• PROVIDED PASSAGE
..............................

Trees are part of the solution. If we were to reforest the world you begin to encounter other issues like land for farming(although agroforestry helps with this), land for solar farms/nuclear, etc. It is annoyingly complex. I would argue rewilding the land is more important for restoring biodiversity and reconnecting humans with nature. The carbon sequestration it provides is just an added touch.

This short little web game: https://www.roadto10gigatons.com/ illustrates the benefits and tradeoffs of carbon removal solutions (from trees to direct air capture tech).


I think we need to try everything to see what’s most cost-effective: every possible solution has to deal with the enormous scale of the problem — ~36 gigatons of CO2 emitted each year, and we need an effective 99.9% reduction in CO2 emissions sustained for the next millennium.

That last 9.9%[0] is going to be incredibly hard if it was an actual reduction rather than some other solution, so carbon capture is probably important.

..............................

• Keypoint coordinate data
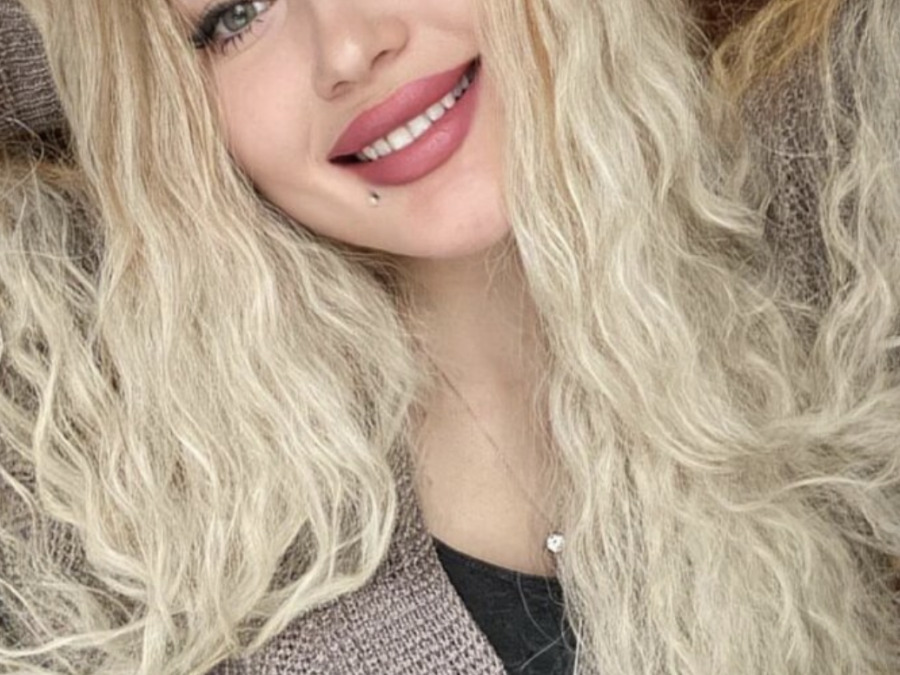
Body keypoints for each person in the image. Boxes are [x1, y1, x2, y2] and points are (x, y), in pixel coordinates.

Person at [0, 0, 898, 673]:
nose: (349, 48)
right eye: (236, 16)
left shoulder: (837, 214)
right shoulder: (120, 510)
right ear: (164, 112)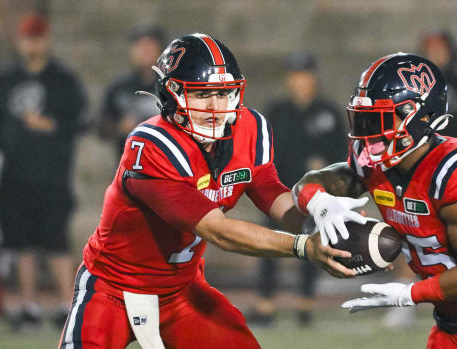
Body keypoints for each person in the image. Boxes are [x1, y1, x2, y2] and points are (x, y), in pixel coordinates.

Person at [58, 33, 354, 349]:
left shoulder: (249, 128)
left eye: (223, 93)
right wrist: (305, 246)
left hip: (180, 291)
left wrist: (318, 221)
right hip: (113, 288)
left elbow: (269, 190)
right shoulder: (151, 146)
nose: (215, 106)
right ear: (171, 94)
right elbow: (219, 231)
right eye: (202, 94)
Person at [293, 53, 457, 348]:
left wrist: (410, 294)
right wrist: (320, 204)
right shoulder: (373, 164)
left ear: (418, 116)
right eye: (363, 119)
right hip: (450, 320)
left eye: (378, 119)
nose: (368, 134)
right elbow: (310, 183)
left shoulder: (453, 170)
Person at [0, 13, 88, 330]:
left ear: (46, 40)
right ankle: (29, 305)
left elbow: (81, 121)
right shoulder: (5, 81)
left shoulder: (63, 80)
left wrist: (50, 125)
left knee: (56, 240)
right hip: (14, 176)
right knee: (20, 242)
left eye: (37, 37)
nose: (32, 44)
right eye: (27, 38)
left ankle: (65, 304)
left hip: (52, 175)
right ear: (20, 41)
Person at [247, 52, 347, 326]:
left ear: (314, 78)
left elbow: (342, 154)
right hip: (278, 193)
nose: (300, 81)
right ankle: (265, 304)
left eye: (304, 75)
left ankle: (305, 303)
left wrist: (325, 168)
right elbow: (262, 149)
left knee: (313, 246)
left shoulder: (327, 112)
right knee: (268, 244)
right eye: (295, 75)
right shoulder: (278, 112)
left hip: (315, 194)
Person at [98, 24, 166, 159]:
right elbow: (102, 126)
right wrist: (119, 127)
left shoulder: (173, 86)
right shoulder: (120, 87)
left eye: (150, 46)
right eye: (140, 46)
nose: (145, 51)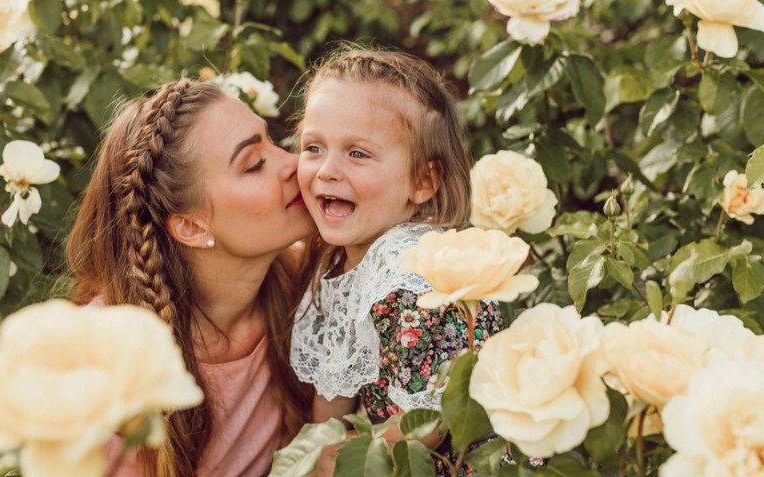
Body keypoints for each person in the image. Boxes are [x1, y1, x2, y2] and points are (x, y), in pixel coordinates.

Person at [66, 79, 316, 477]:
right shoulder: (100, 365)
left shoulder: (310, 281)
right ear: (191, 227)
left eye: (274, 142)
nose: (294, 164)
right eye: (254, 164)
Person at [289, 48, 503, 474]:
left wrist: (329, 457)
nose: (327, 170)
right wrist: (314, 447)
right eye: (313, 147)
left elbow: (428, 428)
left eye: (358, 154)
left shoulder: (412, 278)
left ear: (423, 181)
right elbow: (333, 392)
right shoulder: (345, 261)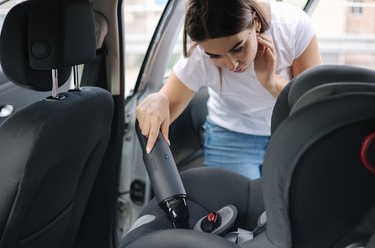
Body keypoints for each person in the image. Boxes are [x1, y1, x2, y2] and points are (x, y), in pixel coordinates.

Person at [136, 0, 323, 179]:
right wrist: (158, 100)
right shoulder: (198, 58)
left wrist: (270, 81)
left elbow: (312, 104)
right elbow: (164, 105)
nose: (231, 64)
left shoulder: (293, 27)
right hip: (231, 137)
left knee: (287, 209)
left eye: (238, 48)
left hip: (289, 132)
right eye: (215, 56)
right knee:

..............................

• EXERCISES
a) List each benefit that the comment on trees and carbon removal attributes to rewilding the land.
b) From the comment on trees and carbon removal, output the section that begins at the words "I think we need" and stops after "is probably important.".

• SOLUTIONS TO EACH TASK
a)
- Restoring biodiversity
- Reconnecting humans with nature
- Carbon sequestration

b)
I think we need to try everything to see what’s most cost-effective: every possible solution has to deal with the enormous scale of the problem — ~36 gigatons of CO2 emitted each year, and we need an effective 99.9% reduction in CO2 emissions sustained for the next millennium.

That last 9.9%[0] is going to be incredibly hard if it was an actual reduction rather than some other solution, so carbon capture is probably important.